In high school, I wanted to be a journalist. Writing a lead for an article in the school newspaper was like chipping the first bit of ice off of a future sculpture; I could see the story shaping itself through the research I had done, in the interviews I had conducted. With words and a keyboard as my chisel, I wanted nothing but to show others what I saw through the most graceful, transparent language possible.
Usually, I succeeded at doing so. I won awards and was often told that my writing was fine. Even good.
Although I was given more encouragement than discouragement, what sticks out from those years are the two times I was told that pursuing a career in journalism would be difficult. Hard. One, from a loving adult in my family who knew that journalists worked tough schedules: late nights and long days dependent on deadlines. I heard him but was still wanting to try. The second time was from a school and writing mentor who said in passing one day that the field was competitive, “hard.” She didn’t say that I was not good enough to compete. But, to me, that was what hard meant.
I gave up on journalism after a few years at college, never giving it a fair shot.

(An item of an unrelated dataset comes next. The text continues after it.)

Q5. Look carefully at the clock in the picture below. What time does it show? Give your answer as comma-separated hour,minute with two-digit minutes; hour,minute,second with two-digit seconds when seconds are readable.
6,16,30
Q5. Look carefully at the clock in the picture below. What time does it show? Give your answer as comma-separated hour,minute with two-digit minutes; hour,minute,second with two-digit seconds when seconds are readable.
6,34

This morning, twenty years later, I sat at my computer, my one-year-old using the pepper grinder like a maraca next to me and my four-year-old putting out imaginary fires in the background, and wrote an email to another mentor, a woman who was a highly successful journalist from my hometown, Buffalo. I had never exchanged more than a hello with her when I interned at my hometown paper. But, this morning I was feeling brave. I told her my situation: mother of two small kids with a PhD in literary studies, aspiring to be a journalist but unsure where, at this point, to begin. I asked her for some career advice. She told me that it would be tough for me to be a journalist. It's a hard career. Especially now.

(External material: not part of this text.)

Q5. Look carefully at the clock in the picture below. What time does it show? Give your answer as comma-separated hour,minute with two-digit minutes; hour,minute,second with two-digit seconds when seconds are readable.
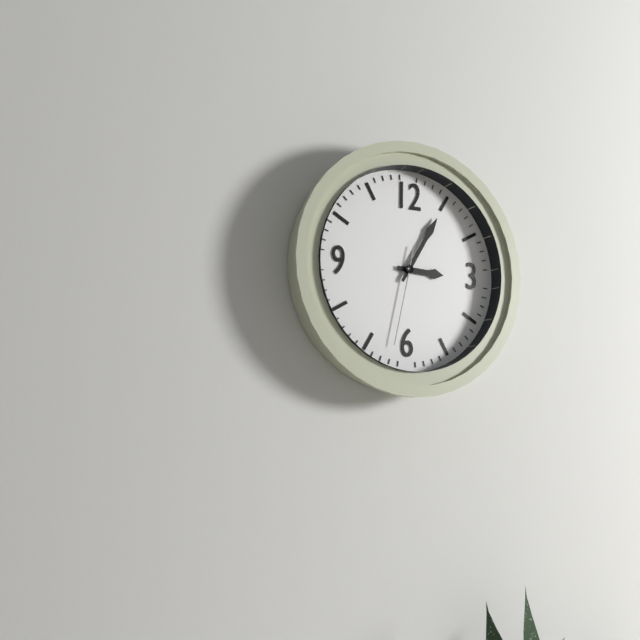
3,05,32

She didn’t elaborate or explain why. But her words were like a harsh sun, melting my block of ice before I had the chance to begin to sculpt again.

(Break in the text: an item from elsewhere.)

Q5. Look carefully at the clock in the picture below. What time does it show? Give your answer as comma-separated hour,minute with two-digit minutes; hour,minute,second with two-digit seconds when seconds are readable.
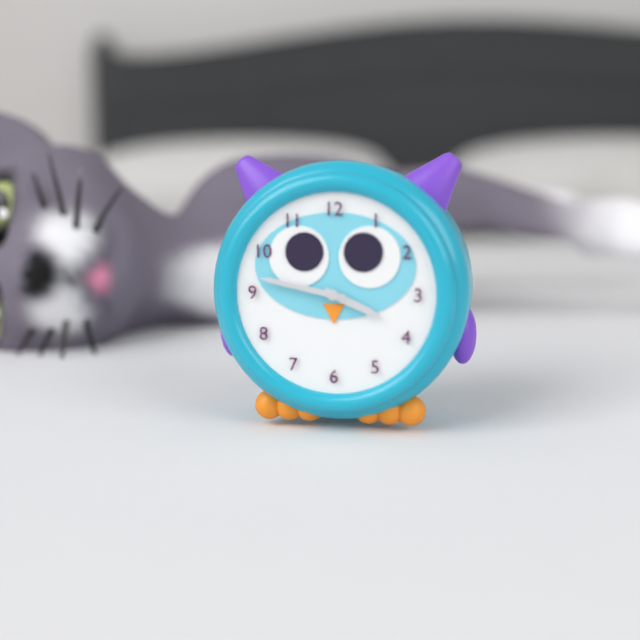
3,47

Nothing that she said wasn’t true or practical. Still, her words were deflating. I suddenly felt all of the things that I feared at once: that it was too late for me to have a career as a writer; no one would read my words, the field was too competitive, I would be critiqued, I was not good enough to make it.
It was too hard.
Once my initial reaction settled, I began to feel the powerful soul within me rise up against my harsh inner critic. First, she rose in anger. Not anger at the person to whom I had written; I knew that person was only being honest. It was true that journalism would be hard. Rather, my anger was directed at the part of me that had translated hard into impossible. The part of me that had kept me from believing in myself for all of these years.
Sure, things would be hard. Building a career as a mother would be difficult. But, I could do it. I had given birth twice to posterior babies, I had run a marathon in Madrid, I had written and defended a dissertation. I could definitely handle hard. Instead of shying away from what I wanted most, I could chose to believe that people would care, that people would want to listen, that my stories might be meaningful.
I could stop waiting for others to believe in me. I could believe in myself. I could begin to write. And if it was hard, at least I would know that I had given it a shot.
So, today I am giving it a shot. I am putting myself out there, bare-skinned, and showing myself before this cold spell ends and it all melts away.